メラニン色素の酸化: 酸化剤はメラニンを分解して脱色しますが、その際にフリーラジカル(活性酸素種)が発生します。フリーラジカルは、周囲のタンパク質や脂質を攻撃し、コルテックスのタンパク質(ケラチン)を変性させます。
タンパク質の変性:ケラチン内のシステイン(アミノ酸)が酸化され、ジスルフィド結合(S-S結合)が切断されます。この結果、髪の強度や弾力性が低下します。
水分保持能力の低下:コルテックス内部の細胞間脂質やタンパク質が損傷すると、水分保持力が低下します。髪が乾燥しやすくなり、切れ毛や枝毛が発生します。
3. 細胞間脂質(CMC)の損傷
細胞間脂質(CMC)は、キューティクルやコルテックス細胞間を埋める脂質成分で、水分保持や柔軟性を支えています。
酸化剤はCMC内の脂質を酸化・分解し、構造を破壊します。
これにより、髪が乾燥しやすくなる。
また、ダメージの修復能力も低下します。
●酸化染毛剤のダメージが引き起こす結果
1. 外見的変化
ツヤの喪失:キューティクルの損傷により、光の反射が乱れる。
手触りの悪化:髪がゴワゴワしたり絡まりやすくなる。
色落ち:キューティクルが剥がれると染料が流出しやすくなる。
2. 構造的変化
強度の低下:髪が切れやすくなる。
柔軟性の低下:髪が折れやすくなる。
水分保持力の低下:乾燥やパサつきが進む。
3. 長期的な影響
繰り返し染毛すると、キューティクルが完全に失われる部分が発生し、髪が極端に傷みやすくなる。
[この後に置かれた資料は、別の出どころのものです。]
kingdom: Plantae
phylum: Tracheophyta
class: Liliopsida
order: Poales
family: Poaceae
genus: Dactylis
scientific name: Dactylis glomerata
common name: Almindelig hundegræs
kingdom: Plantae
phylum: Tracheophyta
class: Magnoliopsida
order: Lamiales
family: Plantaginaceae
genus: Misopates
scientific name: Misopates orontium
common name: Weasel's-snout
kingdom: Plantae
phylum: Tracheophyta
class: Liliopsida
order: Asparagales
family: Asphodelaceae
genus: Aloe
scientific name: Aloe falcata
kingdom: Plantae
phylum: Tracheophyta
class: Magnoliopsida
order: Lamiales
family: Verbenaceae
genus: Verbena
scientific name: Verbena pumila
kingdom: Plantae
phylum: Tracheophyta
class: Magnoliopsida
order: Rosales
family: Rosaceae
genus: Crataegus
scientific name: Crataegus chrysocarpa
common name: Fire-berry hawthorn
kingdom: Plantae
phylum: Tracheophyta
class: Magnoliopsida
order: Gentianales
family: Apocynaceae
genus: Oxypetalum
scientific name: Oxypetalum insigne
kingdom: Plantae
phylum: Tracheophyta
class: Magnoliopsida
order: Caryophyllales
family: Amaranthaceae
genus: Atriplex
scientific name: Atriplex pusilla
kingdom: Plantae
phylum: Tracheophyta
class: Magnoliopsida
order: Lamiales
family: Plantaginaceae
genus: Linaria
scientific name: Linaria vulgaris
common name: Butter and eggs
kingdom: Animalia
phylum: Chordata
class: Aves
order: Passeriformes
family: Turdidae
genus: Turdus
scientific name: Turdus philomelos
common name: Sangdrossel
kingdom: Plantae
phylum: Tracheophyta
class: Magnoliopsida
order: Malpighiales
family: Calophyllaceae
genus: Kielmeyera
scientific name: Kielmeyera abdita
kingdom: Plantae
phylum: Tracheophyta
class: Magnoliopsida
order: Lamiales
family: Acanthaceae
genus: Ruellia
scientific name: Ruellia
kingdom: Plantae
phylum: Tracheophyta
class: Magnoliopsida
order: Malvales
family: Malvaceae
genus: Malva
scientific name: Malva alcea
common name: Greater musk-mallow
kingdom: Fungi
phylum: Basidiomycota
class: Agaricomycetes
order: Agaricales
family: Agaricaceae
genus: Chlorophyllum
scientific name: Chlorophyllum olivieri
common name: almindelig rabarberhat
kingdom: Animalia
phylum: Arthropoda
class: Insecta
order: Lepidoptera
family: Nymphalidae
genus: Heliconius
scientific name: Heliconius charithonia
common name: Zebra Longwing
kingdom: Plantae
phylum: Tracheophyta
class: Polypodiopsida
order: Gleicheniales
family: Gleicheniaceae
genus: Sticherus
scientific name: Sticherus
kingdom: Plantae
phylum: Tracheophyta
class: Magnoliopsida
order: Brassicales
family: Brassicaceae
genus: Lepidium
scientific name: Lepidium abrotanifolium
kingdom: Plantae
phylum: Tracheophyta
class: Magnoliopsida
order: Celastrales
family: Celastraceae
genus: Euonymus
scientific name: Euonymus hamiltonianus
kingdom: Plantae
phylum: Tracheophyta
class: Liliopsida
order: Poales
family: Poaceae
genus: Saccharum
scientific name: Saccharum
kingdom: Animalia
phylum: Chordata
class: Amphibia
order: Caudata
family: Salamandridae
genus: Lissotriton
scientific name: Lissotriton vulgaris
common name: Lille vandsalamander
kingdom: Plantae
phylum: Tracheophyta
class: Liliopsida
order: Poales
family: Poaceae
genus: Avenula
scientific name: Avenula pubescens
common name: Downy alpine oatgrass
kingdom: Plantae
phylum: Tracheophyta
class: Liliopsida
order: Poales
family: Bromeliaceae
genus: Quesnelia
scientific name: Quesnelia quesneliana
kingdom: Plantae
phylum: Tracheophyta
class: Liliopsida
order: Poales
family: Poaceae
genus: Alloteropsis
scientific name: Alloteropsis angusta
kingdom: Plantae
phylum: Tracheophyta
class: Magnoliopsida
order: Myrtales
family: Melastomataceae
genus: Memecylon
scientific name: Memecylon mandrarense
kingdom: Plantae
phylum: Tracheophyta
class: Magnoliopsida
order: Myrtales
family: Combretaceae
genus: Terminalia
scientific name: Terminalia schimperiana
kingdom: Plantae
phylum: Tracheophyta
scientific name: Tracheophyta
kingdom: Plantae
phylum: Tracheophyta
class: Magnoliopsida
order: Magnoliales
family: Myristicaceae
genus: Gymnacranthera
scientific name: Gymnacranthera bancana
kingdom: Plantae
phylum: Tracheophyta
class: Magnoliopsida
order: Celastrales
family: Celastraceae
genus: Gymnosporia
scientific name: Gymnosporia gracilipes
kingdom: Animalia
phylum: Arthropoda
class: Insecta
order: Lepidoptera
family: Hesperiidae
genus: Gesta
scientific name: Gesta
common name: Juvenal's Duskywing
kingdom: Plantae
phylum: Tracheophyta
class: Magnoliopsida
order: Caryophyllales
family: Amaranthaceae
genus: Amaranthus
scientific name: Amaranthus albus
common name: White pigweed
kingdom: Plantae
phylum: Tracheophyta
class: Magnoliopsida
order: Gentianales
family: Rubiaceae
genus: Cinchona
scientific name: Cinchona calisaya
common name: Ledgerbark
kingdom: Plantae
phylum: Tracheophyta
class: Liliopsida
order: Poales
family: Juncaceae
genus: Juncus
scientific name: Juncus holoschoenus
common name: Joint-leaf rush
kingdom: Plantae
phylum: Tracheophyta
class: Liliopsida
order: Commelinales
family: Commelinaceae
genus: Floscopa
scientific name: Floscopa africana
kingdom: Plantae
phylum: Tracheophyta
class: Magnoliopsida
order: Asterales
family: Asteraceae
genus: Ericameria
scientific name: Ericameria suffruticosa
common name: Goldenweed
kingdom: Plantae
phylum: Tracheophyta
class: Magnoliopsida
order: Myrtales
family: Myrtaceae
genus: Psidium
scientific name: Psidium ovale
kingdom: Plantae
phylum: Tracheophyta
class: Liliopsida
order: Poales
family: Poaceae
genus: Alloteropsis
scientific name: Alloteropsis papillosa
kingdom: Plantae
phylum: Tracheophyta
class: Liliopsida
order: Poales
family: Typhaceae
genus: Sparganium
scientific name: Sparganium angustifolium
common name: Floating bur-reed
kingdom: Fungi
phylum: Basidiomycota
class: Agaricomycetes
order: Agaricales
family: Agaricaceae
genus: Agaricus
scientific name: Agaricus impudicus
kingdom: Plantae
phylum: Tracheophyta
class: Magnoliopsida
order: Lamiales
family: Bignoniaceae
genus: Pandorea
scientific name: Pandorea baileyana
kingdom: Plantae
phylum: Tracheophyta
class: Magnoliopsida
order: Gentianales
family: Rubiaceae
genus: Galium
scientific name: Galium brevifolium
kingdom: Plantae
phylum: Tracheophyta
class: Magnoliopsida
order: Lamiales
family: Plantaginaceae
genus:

コルテックスの変性が進むと、修復が困難な状態になります。
●ダメージを抑える方法
1. 前処理剤・後処理剤を使用
染毛前に保護剤を塗布して、ダメージを軽減。
染毛後は、タンパク質やCMC成分を補充するトリートメントでケア。
カタラーゼ酵素などを使い活性酸素を除去する。
2. 適切な頻度で染毛
過度な染毛を避け、リタッチ(根元染め)を活用してダメージを最小限にする。
3. 低アルカリ性染毛剤の使用
髪や頭皮への負担が少ない低アルカリ性やノンアルカリ性の製品を選ぶ。
4. ヘアケア製品の使用
髪の補修に効果的な成分(セラミド、ケラチン、CMC補充成分)を含むシャンプーやトリートメントを使用。
5. UVや熱ダメージの保護
ヒートプロテクト剤やUVカットスプレーを活用して、染毛後の髪を保護。
酸化染毛剤は効果的に髪を染める一方で、毛髪構造に深刻なダメージを与える可能性があります。そのため、正しいケアや保護対策がとても重要です!